If 18 litres of juice is poured into the mixture, then the quantity of juice in the new mixture will be 25% less than the quantity of water in the new mixture.
$\frac{5y+18}{7y} = \frac{3}{4}$

20y+72 = 21y
21y-20y = y = 72
Quantity of water in the mixture = 7y = $7\times72$
= 504 litres
Hence, option c is the correct answer.

Question 20: In a drum, 1260 litres of pure milk is available. ‘Y’ litres of milk is taken out from the mixture and replaced with the water.
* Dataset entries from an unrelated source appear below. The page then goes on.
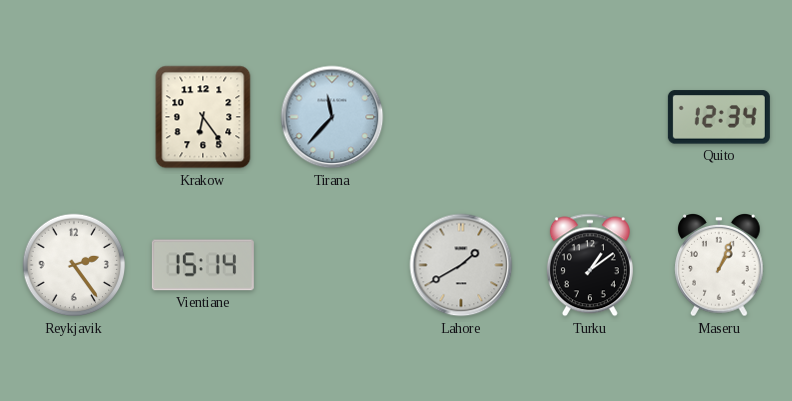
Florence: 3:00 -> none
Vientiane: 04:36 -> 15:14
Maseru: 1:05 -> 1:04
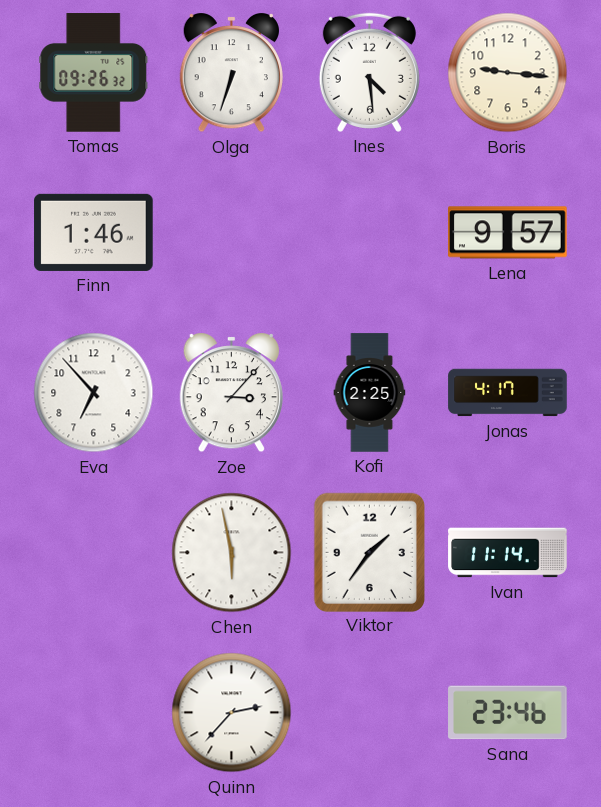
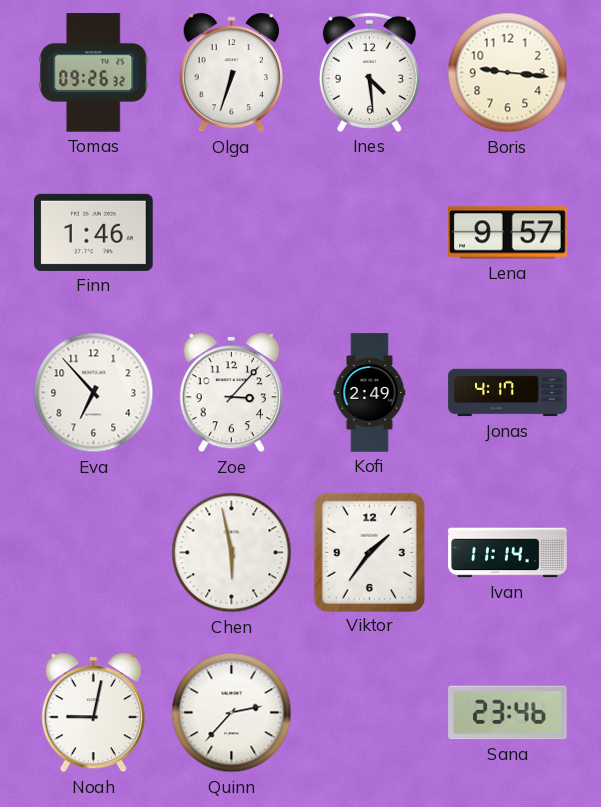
Kofi: 2:25 -> 2:49
Noah: none -> 9:02
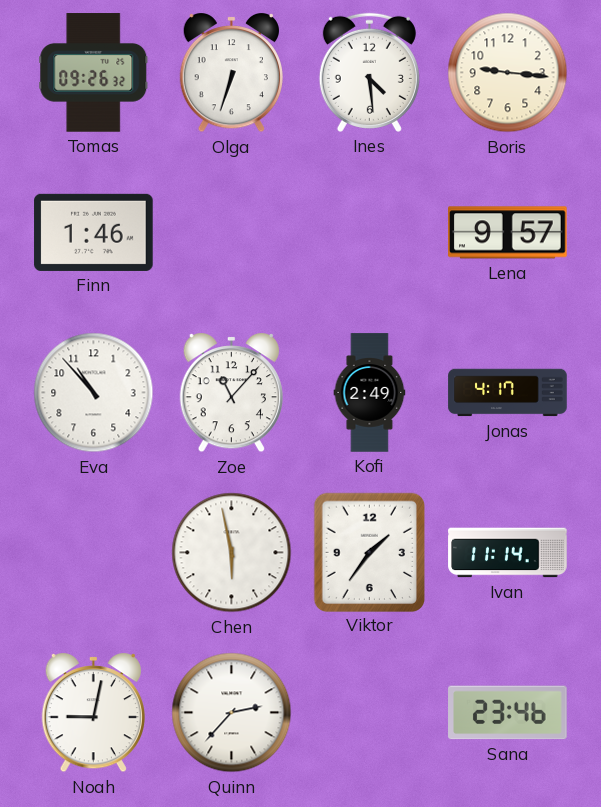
Eva: 6:53 -> 10:53
Zoe: 3:07 -> 11:07
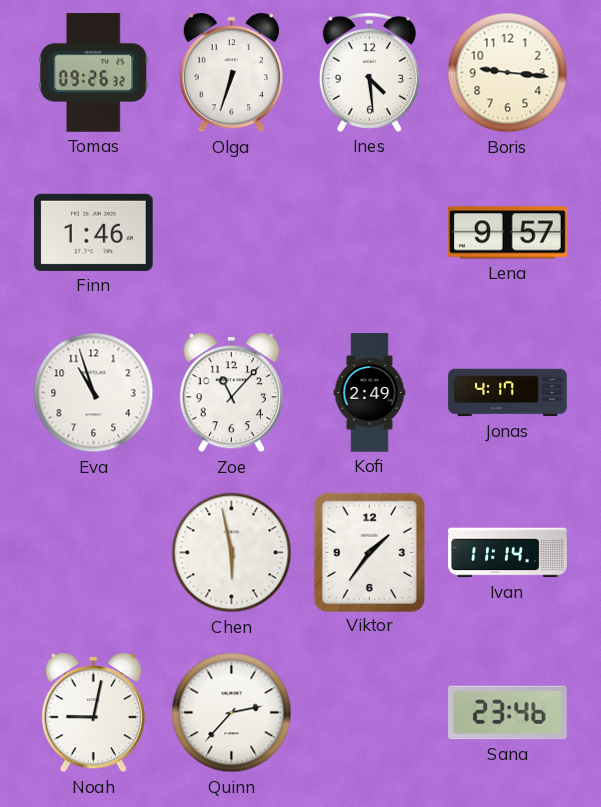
Eva: 10:53 -> 10:57
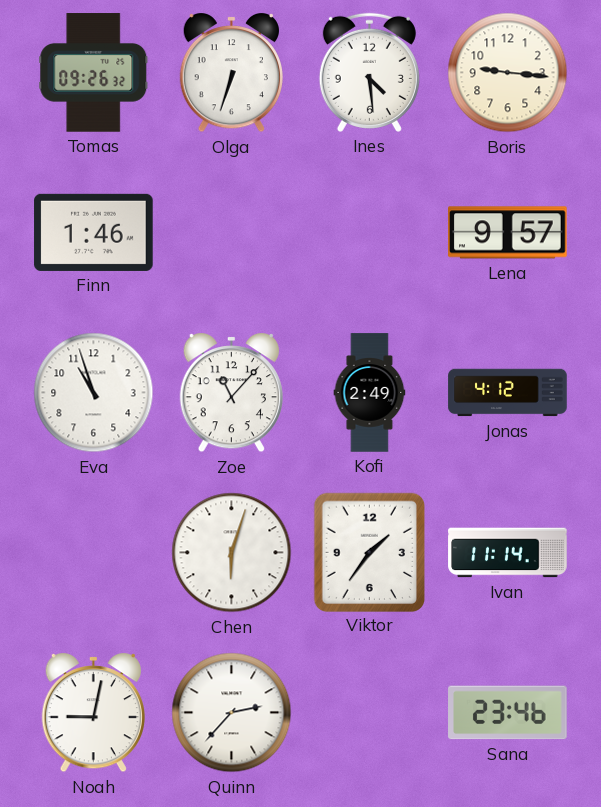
Jonas: 4:17 -> 4:12
Chen: 5:58 -> 6:03
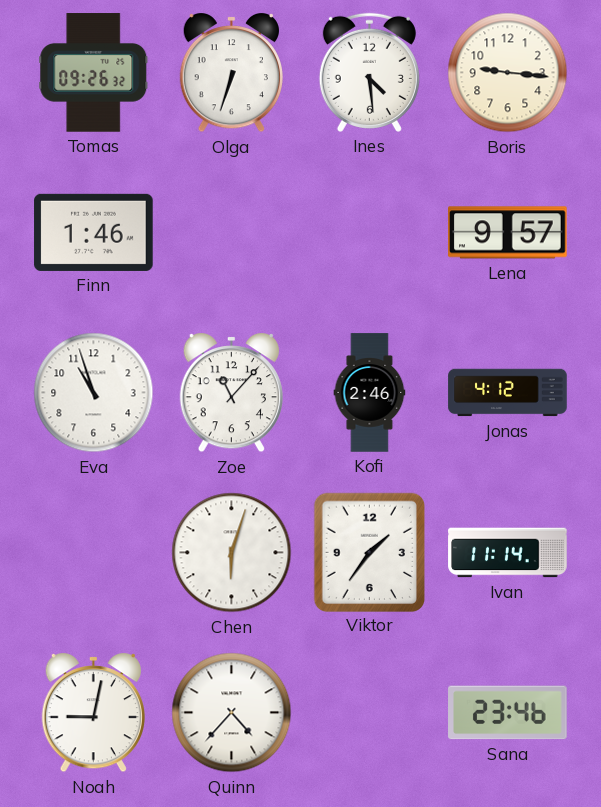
Kofi: 2:49 -> 2:46
Quinn: 2:37 -> 4:37
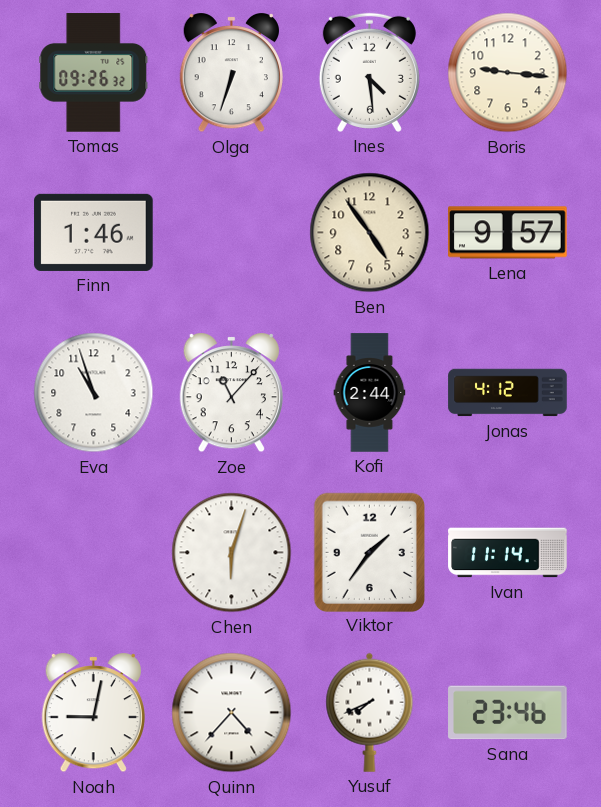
Ben: none -> 4:54
Kofi: 2:46 -> 2:44
Yusuf: none -> 7:41
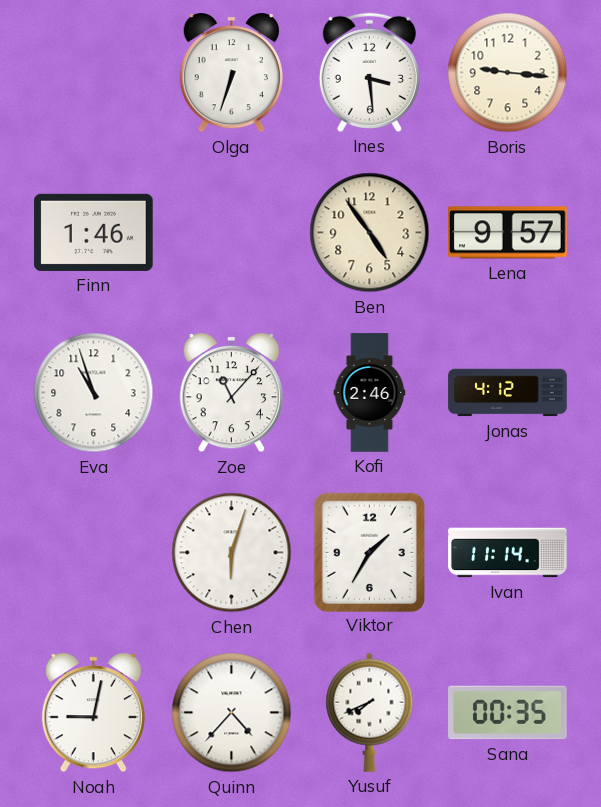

This process is repeated once again after that the pure milk available in the drum is $1142\frac{6}{7}$ litres. Find out the value of ‘y’.

a) 45

b) 60

c) 75

d) 72

e) None of the above

Solution:

$1142\frac{6}{7} = 1260 (1-\frac{y}{1260})^{2}$

$\frac{8000}{7} = 1260 (1-\frac{y}{1260})^{2}$

$\frac{8000}{7\times1260} = (1-\frac{y}{1260})^{2}$

$\frac{8000}{8820} = (1-\frac{y}{1260})^{2}$

$\frac{400}{441} = (1-\frac{y}{1260})^{2}$

$1-\frac{y}{1260} = \frac{20}{21}$

$\frac{1}{21} = \frac{y}{1260}$

y = 60
Hence, option b is the correct answer.